Hardly what the ANC would consider a decent job.
There is also an ambition to buy local, including 40% procurement spend on township business as well as on women owned business. South Africa has had a Proudly South African campaign to encourage localised purchased for well over a decade, and what it has shown is that spending on local produced goods is driven by price, quality and service rather than sentiment and once again, government will ned to demonstrate what it will do differently.
The third area of intervention is the boost to industrial growth.
“This is in the context of a steady decline of our manufacturing base over many years,” Ramaphosa said.
“To place our economy on a new trajectory, we are going to support a massive growth in local production and make South African exports much more competitive. We will build on the work that was being done in several areas before the pandemic struck.”

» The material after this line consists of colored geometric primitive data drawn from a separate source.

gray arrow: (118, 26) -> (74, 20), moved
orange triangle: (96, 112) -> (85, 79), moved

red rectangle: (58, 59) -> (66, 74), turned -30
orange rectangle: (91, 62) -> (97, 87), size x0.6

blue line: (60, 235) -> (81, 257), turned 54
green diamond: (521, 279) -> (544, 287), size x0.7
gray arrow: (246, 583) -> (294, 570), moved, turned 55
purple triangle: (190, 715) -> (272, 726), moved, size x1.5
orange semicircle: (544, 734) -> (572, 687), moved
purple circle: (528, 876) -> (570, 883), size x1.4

It is not clear what government aims to do differently now The Industrial Policy Action Plan, launched in 2009 by former Trade and Industry Minister Rob Davies has now gone through ten iterations and from an initial four identified sectors, it has since evolved to cover virtually every industrial sector and apart from the incentive driven automotive sector programme, it has little to show in manufacturing jobs created or sustained.
One of the disappointing, in fact shameful, aspects of the COVID-19 countering strategy has been the R200 billion loan guarantee scheme announced as part of the R500 billion rescue package.
Ramaphosa confirmed that only R 16.4 billion of that amount has been lent out and he has had strong words with leadership of banks that he believes they can and should have done more.
The scheme now feels like a scam, with a design flaw which ensured that most businesses which needed assistance would not qualify for it.
Banks have insisted on helping businesses which are in good standing and were self-sufficient before the pandemic. What this means is that the money ended up reaching people who would have qualified even if the scheme had not been put in place.
The SA Reserve Bank tweaked the criteria to remove the revenue threshold from R300 million revenue to unlimited to increasing the payment holiday from three to six months.
But even that has not been enough to broaden the beneficiary base, and banks point out that the Reserve Bank simply stated hat if they lend to high risk clients that guarantee will not be covered.
So the R200 million of the R500 million has barely been touched, of the remaining R300 billion, about half or R160 billion is from reprioritised spending, which means only R140 billion is new money.
Of that, R2 billion was flushed down the drain in PPE tender corruption.
There really was no help for the SA economy.
Yet Ramaphosa took time off to praise the Reserve Bank for its “swift action” during the pandemic for its 275 basis points rates cut and purchase of government bonds.
Yet the Reserve Bank is sitting on a 3,5% cushion for further cuts and its bond programme was at its strongest in April and has since petered out.
And the bank is sitting on R900 billion in reserves unused.
What it now feels like Ramaphosa should have done is instead of approaching International donors to assist with COVID emergency spending, Ramaphosa should have sought to raise R1 trillion and pledge the country’s reserves as security and use the money spend on infrastructure and turn South Africa into the Sub Saharan Africa’s export and growth anchor, generating sufficient growth to pay bac the money over twenty years.
The biggest risk with that approach would have been the amount lost to corruption or a failure to properly implement reforms, which would leave South Africa a poor highly indebted country.
That is an alternative we cannot afford.